_WORK TASK_: Set down every entry exactly as it stands, omitting any picture.

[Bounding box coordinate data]

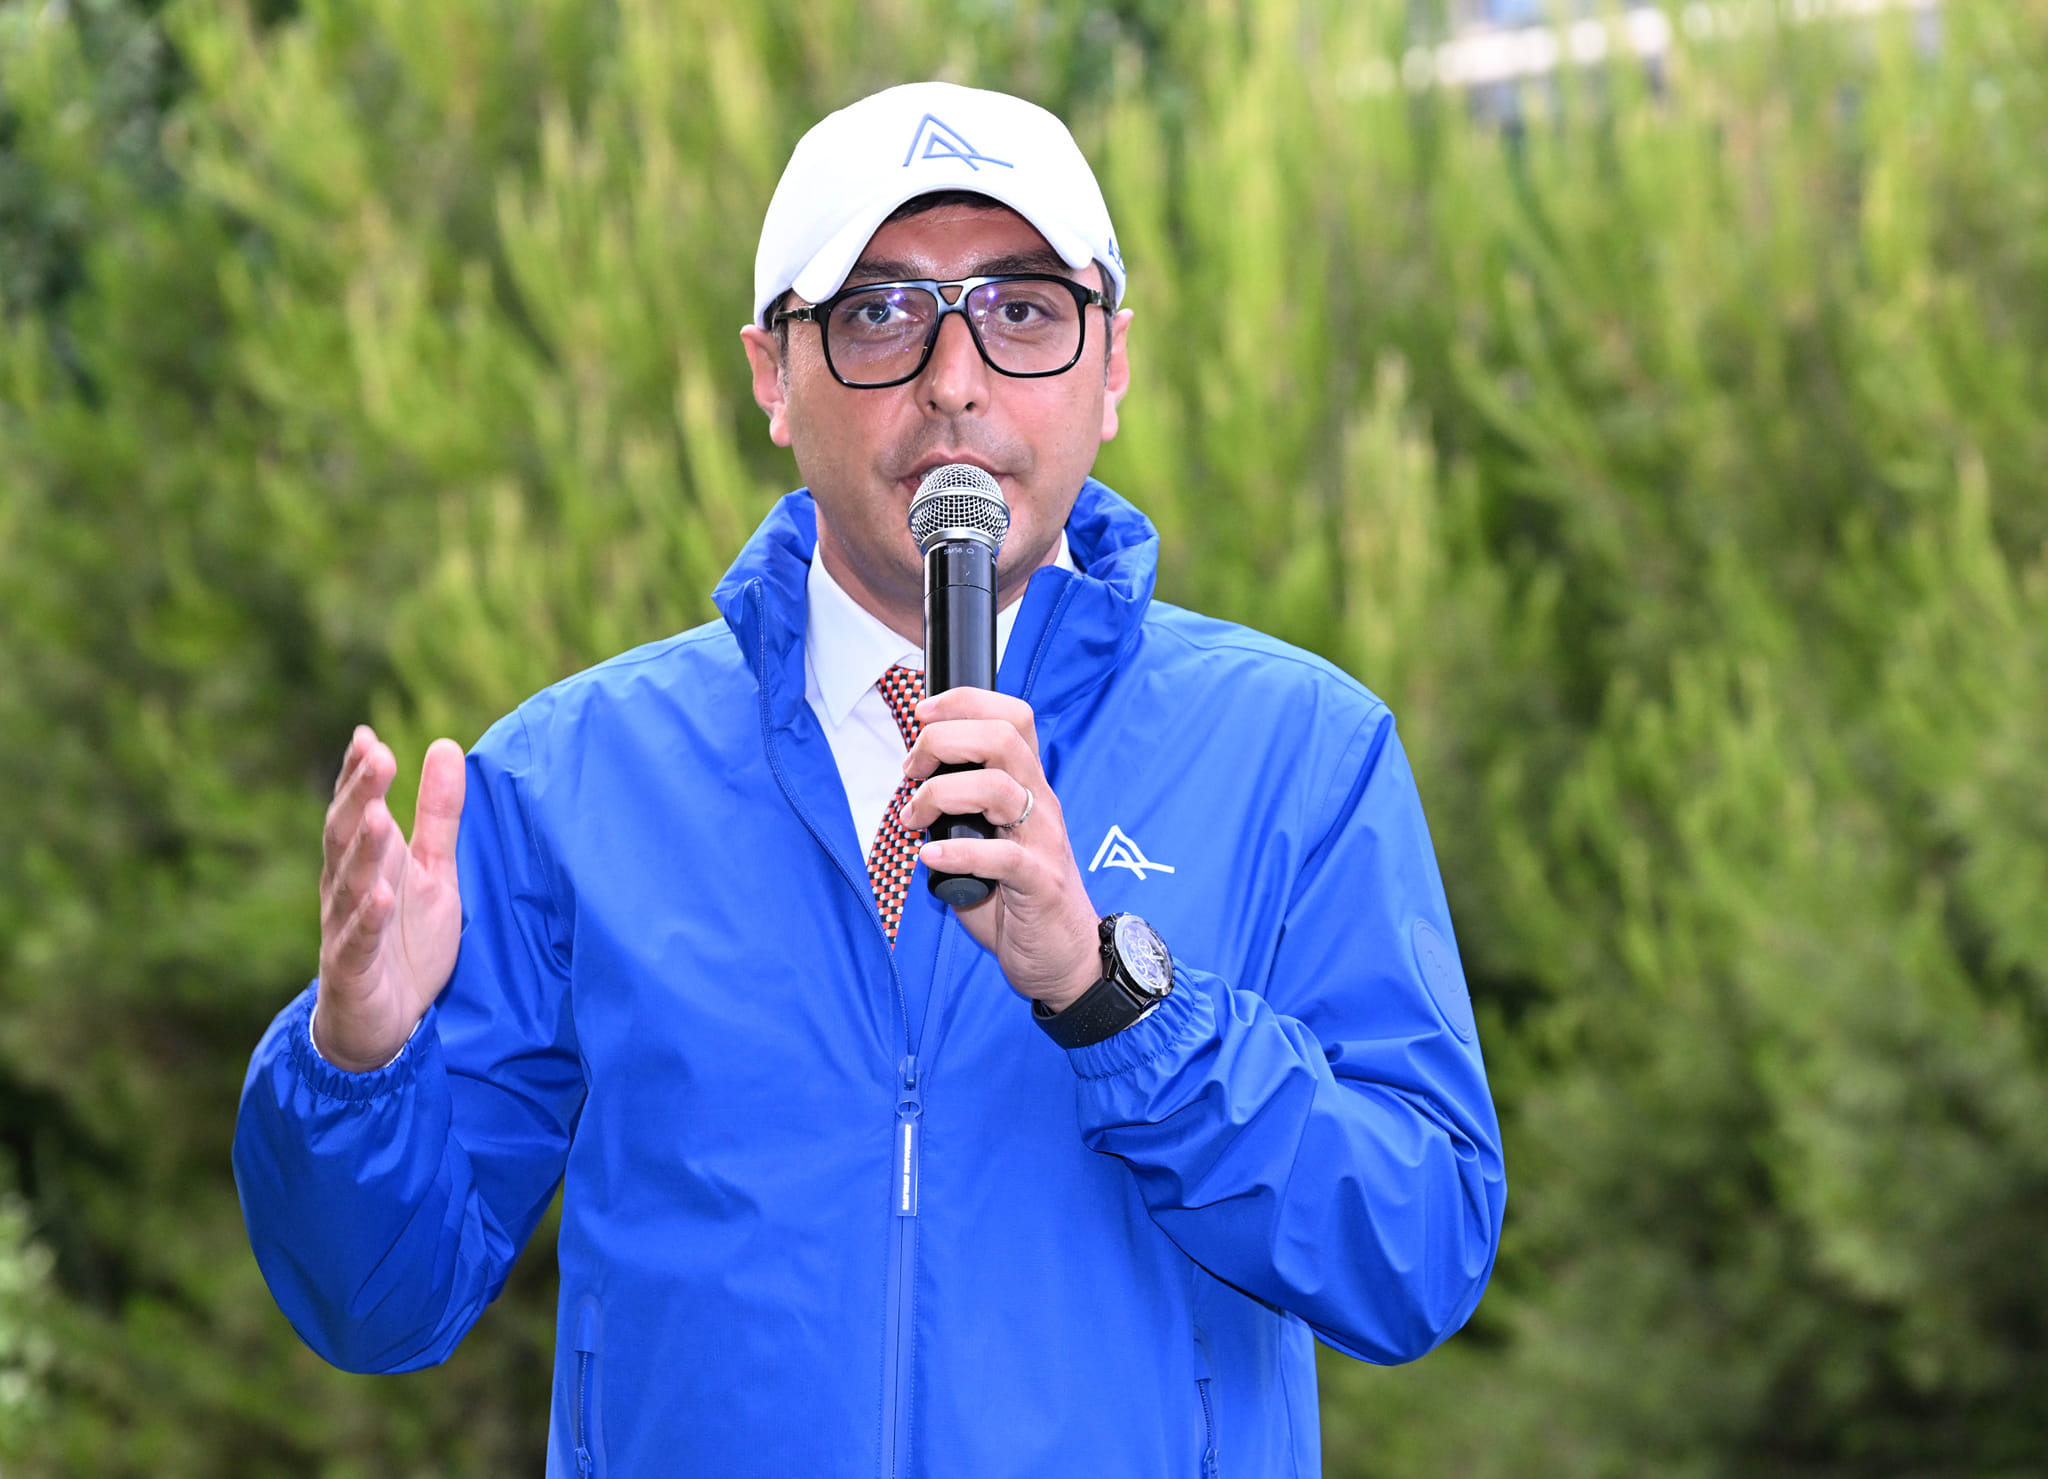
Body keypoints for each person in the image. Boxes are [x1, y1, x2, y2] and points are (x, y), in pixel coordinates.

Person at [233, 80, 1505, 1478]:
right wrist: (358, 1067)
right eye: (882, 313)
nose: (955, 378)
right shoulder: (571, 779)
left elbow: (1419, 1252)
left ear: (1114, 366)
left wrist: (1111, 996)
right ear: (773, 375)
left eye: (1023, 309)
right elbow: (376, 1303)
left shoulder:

_EXERCISE RESPONSE_:
Body keypoints for each person in the image. Boxes are [x1, y1, x2, y2] and points are (x, y), in pixel coordinates.

Person at [233, 80, 1505, 1478]:
right wrist: (358, 1067)
right eye: (882, 313)
nose: (955, 378)
right shoulder: (571, 779)
left elbow: (1419, 1252)
left ear: (1114, 366)
left wrist: (1111, 996)
right ear: (773, 375)
left eye: (1023, 309)
right elbow: (376, 1303)
left shoulder:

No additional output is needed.